This system can also comprise: relational model maintenance unit 550 is used for setting up and upgrade user's relational model based on concerning between the different user.

Relation includes but not limited to following listed a kind of or combination in any between the different user: question and answer concern, concern with regimental tie and similar interests.Relational model maintenance unit 550 can get access to the relation between the different user equally from user's question and answer historical data or user behavior data, this relational model maintenance unit 550 is not shown in Fig. 5 with the annexation that the user answers historical data base and user behavior data storehouse.

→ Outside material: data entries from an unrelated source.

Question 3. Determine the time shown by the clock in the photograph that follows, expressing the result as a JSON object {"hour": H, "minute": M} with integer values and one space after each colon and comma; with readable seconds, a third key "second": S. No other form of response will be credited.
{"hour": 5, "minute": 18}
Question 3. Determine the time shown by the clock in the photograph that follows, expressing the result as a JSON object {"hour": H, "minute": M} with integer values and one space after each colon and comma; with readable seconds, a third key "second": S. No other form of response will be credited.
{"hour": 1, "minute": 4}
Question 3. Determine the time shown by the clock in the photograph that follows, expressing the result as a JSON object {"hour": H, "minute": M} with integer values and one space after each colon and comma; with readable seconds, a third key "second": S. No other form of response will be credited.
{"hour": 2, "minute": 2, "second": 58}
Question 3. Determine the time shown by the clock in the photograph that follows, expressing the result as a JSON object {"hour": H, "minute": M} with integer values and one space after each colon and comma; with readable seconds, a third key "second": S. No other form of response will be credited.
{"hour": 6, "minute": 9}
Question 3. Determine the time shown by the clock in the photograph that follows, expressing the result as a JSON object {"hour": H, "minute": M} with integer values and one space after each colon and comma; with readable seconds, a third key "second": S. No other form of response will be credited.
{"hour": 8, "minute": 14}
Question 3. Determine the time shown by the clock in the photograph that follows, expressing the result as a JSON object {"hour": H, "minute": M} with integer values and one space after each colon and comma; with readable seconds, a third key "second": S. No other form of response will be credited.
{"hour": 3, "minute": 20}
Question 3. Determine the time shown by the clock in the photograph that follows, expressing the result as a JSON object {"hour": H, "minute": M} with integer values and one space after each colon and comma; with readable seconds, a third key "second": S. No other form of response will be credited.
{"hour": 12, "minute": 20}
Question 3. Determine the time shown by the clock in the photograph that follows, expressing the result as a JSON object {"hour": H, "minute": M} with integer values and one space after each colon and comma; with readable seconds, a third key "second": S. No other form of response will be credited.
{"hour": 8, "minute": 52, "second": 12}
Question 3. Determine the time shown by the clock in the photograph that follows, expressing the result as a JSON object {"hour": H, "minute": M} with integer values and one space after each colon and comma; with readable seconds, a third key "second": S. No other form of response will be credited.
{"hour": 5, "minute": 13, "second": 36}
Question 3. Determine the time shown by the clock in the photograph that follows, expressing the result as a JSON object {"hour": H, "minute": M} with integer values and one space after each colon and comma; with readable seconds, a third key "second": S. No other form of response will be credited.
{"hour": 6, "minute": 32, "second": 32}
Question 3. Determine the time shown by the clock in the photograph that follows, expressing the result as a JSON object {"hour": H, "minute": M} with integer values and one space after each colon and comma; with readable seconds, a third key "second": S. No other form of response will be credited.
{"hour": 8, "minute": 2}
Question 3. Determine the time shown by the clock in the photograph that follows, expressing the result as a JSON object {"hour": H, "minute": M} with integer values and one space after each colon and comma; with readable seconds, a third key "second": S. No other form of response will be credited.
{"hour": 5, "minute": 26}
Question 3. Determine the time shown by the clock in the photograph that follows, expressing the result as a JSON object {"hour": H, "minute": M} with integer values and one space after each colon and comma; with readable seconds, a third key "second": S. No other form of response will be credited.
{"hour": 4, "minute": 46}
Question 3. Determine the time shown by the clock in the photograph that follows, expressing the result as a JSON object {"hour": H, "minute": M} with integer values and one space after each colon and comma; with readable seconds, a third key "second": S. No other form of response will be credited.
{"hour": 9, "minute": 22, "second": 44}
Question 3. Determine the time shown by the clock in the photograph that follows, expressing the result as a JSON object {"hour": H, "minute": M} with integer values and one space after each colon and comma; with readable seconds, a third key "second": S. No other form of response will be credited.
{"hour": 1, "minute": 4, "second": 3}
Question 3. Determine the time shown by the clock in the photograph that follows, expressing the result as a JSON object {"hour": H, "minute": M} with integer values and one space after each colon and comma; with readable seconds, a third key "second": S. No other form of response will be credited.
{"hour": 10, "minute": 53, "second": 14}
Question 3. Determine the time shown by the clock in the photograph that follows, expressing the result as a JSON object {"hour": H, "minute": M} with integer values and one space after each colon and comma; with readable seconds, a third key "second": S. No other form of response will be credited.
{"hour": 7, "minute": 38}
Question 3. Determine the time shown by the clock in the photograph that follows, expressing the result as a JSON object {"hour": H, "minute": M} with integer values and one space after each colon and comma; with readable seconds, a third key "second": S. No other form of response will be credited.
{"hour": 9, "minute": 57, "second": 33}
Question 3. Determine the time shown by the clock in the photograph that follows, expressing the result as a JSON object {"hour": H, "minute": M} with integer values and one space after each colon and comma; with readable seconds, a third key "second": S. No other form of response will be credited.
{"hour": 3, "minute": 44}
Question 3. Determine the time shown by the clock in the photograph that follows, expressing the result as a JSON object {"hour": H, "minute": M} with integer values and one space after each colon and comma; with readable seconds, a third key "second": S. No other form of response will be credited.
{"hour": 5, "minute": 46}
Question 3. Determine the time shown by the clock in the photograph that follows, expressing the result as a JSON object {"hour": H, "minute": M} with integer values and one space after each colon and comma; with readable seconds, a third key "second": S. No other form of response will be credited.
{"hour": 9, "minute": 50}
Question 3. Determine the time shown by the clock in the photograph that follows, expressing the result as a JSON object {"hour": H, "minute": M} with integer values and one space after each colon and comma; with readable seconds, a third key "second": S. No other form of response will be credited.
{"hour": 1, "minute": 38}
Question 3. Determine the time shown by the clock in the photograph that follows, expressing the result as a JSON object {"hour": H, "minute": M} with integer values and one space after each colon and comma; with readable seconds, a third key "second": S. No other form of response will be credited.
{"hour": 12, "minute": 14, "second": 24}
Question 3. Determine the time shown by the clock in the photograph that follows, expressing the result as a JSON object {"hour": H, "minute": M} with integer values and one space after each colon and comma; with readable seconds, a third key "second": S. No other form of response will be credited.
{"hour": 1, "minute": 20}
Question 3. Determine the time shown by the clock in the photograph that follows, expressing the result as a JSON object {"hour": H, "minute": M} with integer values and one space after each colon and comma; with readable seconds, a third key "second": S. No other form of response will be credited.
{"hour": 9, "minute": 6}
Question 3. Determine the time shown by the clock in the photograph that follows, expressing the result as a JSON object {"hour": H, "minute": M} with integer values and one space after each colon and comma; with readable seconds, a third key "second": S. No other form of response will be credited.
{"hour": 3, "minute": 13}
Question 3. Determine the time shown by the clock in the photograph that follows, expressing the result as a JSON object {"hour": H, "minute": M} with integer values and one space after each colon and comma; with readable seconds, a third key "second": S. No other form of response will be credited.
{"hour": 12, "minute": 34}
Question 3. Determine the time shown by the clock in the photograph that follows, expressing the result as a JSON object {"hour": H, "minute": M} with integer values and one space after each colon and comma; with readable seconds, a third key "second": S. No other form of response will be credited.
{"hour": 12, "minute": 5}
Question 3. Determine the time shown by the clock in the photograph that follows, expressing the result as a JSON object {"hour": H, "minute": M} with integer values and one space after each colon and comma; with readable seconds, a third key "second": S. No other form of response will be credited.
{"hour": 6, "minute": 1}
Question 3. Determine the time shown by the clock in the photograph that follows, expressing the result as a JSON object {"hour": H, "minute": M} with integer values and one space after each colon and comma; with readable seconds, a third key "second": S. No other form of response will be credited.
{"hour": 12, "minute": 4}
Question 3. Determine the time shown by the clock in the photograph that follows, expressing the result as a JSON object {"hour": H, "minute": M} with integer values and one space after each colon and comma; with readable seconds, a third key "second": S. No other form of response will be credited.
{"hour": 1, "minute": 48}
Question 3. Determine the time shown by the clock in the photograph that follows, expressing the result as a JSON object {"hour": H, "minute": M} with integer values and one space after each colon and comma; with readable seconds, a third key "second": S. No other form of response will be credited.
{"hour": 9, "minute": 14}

Wherein, can include but not limited to regimental tie: appear at same community, same column, same interchange crowd or reply same model.

If in the relational model between the different user relation only comprise question and answer relations or same regimental tie, then between user u1 and the user u2 concern weight Rela Rank1 (u1 u2) is: Rela Rank1 (u1, u2)=log (relaCnt+ α 2)/log β 2; Wherein, α 2 and β 2 are preset smoothing factor, and relaCnt be that user u1 concerns with u2 question and answer in the setting-up time section or with the number of times of regimental tie appearance.

wherein;

As shown in Figure 5, this system can also comprise: behavior model maintenance unit 560, be used for user behavior is added up, and set up and upgrade user's behavior model.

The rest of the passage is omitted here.